Topic Last Modified: 2007-01-24
The Simple Mail Transfer Protocol (SMTP) virtual server has at least one domain: the default local domain. You can add more domains and configure them to be local or remote. You can delete any domain except the default domain.
A local domain is a Domain Name System (DNS) domain that is serviced by the local SMTP server. Any message that has a local domain name that arrives at an SMTP server must be delivered locally to a Drop directory or returned to the sender with a non-delivery report (NDR). Local domains are also known as service domains or supported domains. E-mail addresses that have local domain names are frequently known as local addresses.
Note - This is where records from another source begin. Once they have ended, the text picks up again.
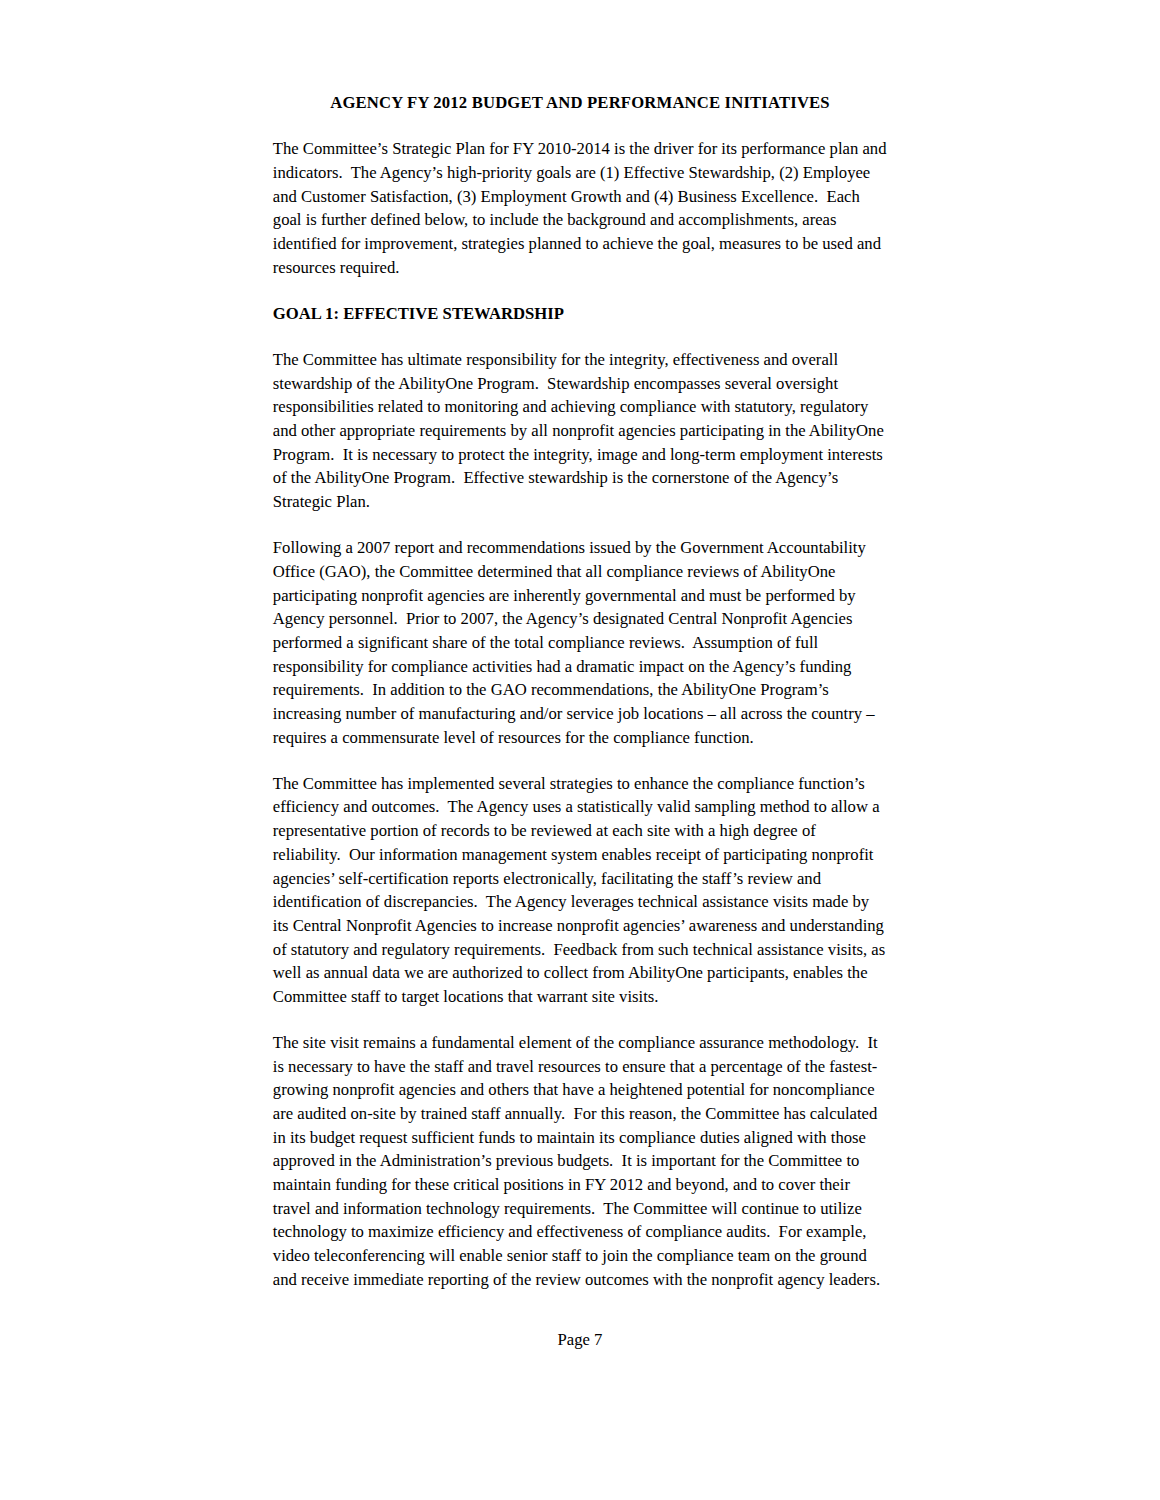AGENCY FY 2012 BUDGET AND PERFORMANCE INITIATIVES
The Committee’s Strategic Plan for FY 2010-2014 is the driver for its performance plan and indicators. The Agency’s high-priority goals are (1) Effective Stewardship, (2) Employee and Customer Satisfaction, (3) Employment Growth and (4) Business Excellence. Each goal is further defined below, to include the background and accomplishments, areas identified for improvement, strategies planned to achieve the goal, measures to be used and resources required.
GOAL 1: EFFECTIVE STEWARDSHIP
The Committee has ultimate responsibility for the integrity, effectiveness and overall stewardship of the AbilityOne Program. Stewardship encompasses several oversight responsibilities related to monitoring and achieving compliance with statutory, regulatory and other appropriate requirements by all nonprofit agencies participating in the AbilityOne Program. It is necessary to protect the integrity, image and long-term employment interests of the AbilityOne Program. Effective stewardship is the cornerstone of the Agency’s Strategic Plan.
Following a 2007 report and recommendations issued by the Government Accountability Office (GAO), the Committee determined that all compliance reviews of AbilityOne participating nonprofit agencies are inherently governmental and must be performed by Agency personnel. Prior to 2007, the Agency’s designated Central Nonprofit Agencies performed a significant share of the total compliance reviews. Assumption of full responsibility for compliance activities had a dramatic impact on the Agency’s funding requirements. In addition to the GAO recommendations, the AbilityOne Program’s increasing number of manufacturing and/or service job locations – all across the country – requires a commensurate level of resources for the compliance function.
The Committee has implemented several strategies to enhance the compliance function’s efficiency and outcomes. The Agency uses a statistically valid sampling method to allow a representative portion of records to be reviewed at each site with a high degree of reliability. Our information management system enables receipt of participating nonprofit agencies’ self-certification reports electronically, facilitating the staff’s review and identification of discrepancies. The Agency leverages technical assistance visits made by its Central Nonprofit Agencies to increase nonprofit agencies’ awareness and understanding of statutory and regulatory requirements. Feedback from such technical assistance visits, as well as annual data we are authorized to collect from AbilityOne participants, enables the Committee staff to target locations that warrant site visits.
The site visit remains a fundamental element of the compliance assurance methodology. It is necessary to have the staff and travel resources to ensure that a percentage of the fastest-growing nonprofit agencies and others that have a heightened potential for noncompliance are audited on-site by trained staff annually. For this reason, the Committee has calculated in its budget request sufficient funds to maintain its compliance duties aligned with those approved in the Administration’s previous budgets. It is important for the Committee to maintain funding for these critical positions in FY 2012 and beyond, and to cover their travel and information technology requirements. The Committee will continue to utilize technology to maximize efficiency and effectiveness of compliance audits. For example, video teleconferencing will enable senior staff to join the compliance team on the ground and receive immediate reporting of the review outcomes with the nonprofit agency leaders.
Page 7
If the domain is local, you can designate it as default or alias. There is one default domain. It is used to stamp message headers that do not have a domain specification. An alias domain is an alias of the default domain. If you add a domain and assign it as the new default, the previous default changes to an alias domain.
Domains that are not local are known as remote or nonlocal domains, and e-mail addresses that have remote domain names are known as nonlocal addresses. SMTP Server looks up remote domains in DNS.
If you want to set unique delivery requirements for a specific remote domain, you can add a remote domain and configure it accordingly. For example, you can add a remote domain and require that the SMTP service always uses Transport Layer Security (TLS) encryption in sessions with that domain. Or, you can change the routing so that messages sent to one remote domain are routed to another remote domain. Use the Domain Properties dialog box to configure domains.